What this task involves:
A verbatim copy of the records is required, with all pictures left out.

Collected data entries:
"""

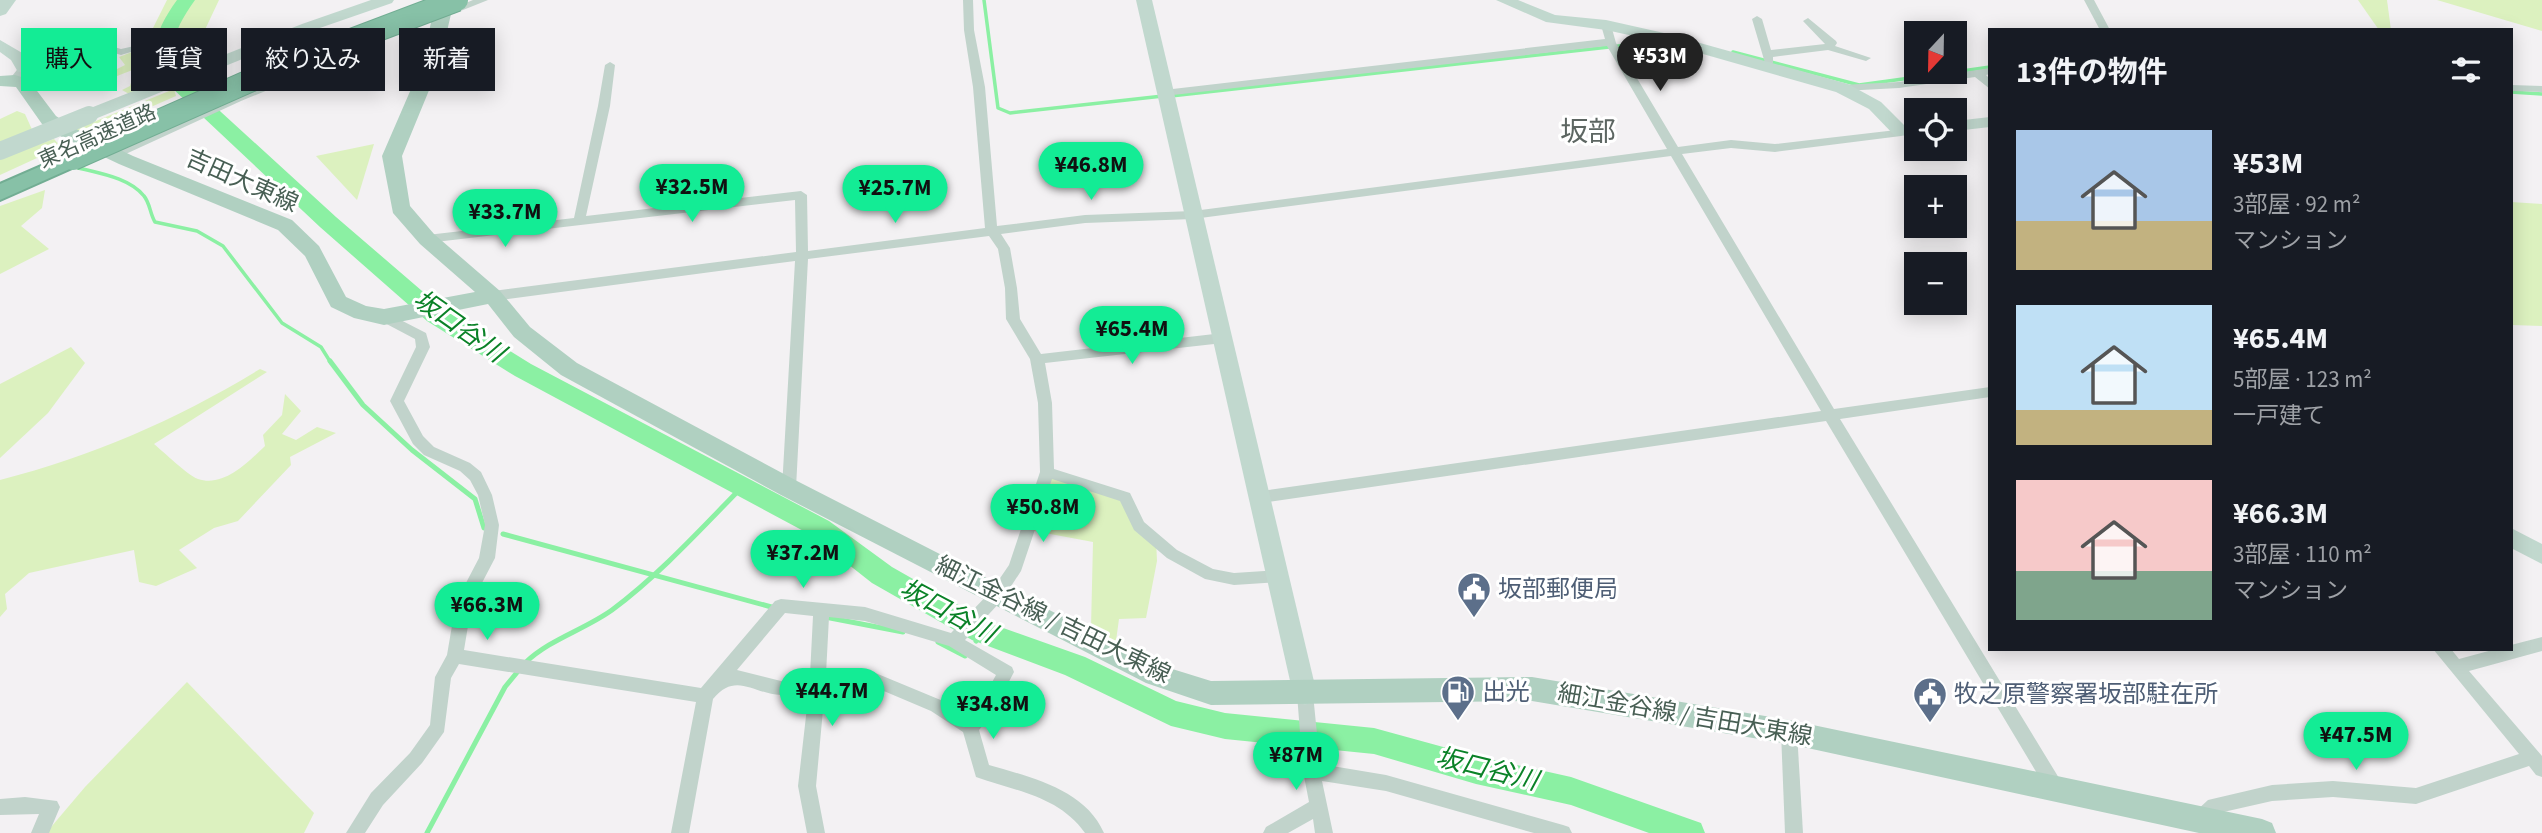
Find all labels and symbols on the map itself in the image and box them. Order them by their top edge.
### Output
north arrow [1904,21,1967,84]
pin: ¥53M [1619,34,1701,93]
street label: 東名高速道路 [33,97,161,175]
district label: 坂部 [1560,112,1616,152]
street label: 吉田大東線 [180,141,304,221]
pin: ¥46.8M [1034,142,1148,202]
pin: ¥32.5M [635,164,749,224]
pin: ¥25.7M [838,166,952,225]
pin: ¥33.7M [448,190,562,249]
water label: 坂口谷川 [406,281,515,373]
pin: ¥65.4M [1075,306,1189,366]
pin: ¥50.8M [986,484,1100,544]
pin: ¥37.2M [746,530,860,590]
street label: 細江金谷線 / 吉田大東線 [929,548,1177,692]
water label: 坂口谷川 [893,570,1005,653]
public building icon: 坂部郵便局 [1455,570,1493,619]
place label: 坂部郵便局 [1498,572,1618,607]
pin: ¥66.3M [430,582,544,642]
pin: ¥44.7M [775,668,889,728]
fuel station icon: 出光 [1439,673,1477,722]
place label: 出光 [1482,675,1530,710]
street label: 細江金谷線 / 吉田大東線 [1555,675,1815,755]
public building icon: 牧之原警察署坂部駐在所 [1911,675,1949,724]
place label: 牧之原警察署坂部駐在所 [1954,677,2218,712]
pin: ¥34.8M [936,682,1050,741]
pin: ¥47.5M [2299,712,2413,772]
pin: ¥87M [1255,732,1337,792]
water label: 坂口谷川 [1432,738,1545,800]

"""

Result of the exercise:
Find all labels and symbols on the map itself in the image and box them. Order them by their top edge.
### Output
north arrow [1904,21,1967,84]
pin: ¥53M [1619,34,1701,93]
street label: 東名高速道路 [33,97,161,175]
district label: 坂部 [1560,112,1616,152]
street label: 吉田大東線 [180,141,304,221]
pin: ¥46.8M [1034,142,1148,202]
pin: ¥32.5M [635,164,749,224]
pin: ¥25.7M [838,166,952,225]
pin: ¥33.7M [448,190,562,249]
water label: 坂口谷川 [406,281,515,373]
pin: ¥65.4M [1075,306,1189,366]
pin: ¥50.8M [986,484,1100,544]
pin: ¥37.2M [746,530,860,590]
street label: 細江金谷線 / 吉田大東線 [929,548,1177,692]
water label: 坂口谷川 [893,570,1005,653]
public building icon: 坂部郵便局 [1455,570,1493,619]
place label: 坂部郵便局 [1498,572,1618,607]
pin: ¥66.3M [430,582,544,642]
pin: ¥44.7M [775,668,889,728]
fuel station icon: 出光 [1439,673,1477,722]
place label: 出光 [1482,675,1530,710]
street label: 細江金谷線 / 吉田大東線 [1555,675,1815,755]
public building icon: 牧之原警察署坂部駐在所 [1911,675,1949,724]
place label: 牧之原警察署坂部駐在所 [1954,677,2218,712]
pin: ¥34.8M [936,682,1050,741]
pin: ¥47.5M [2299,712,2413,772]
pin: ¥87M [1255,732,1337,792]
water label: 坂口谷川 [1432,738,1545,800]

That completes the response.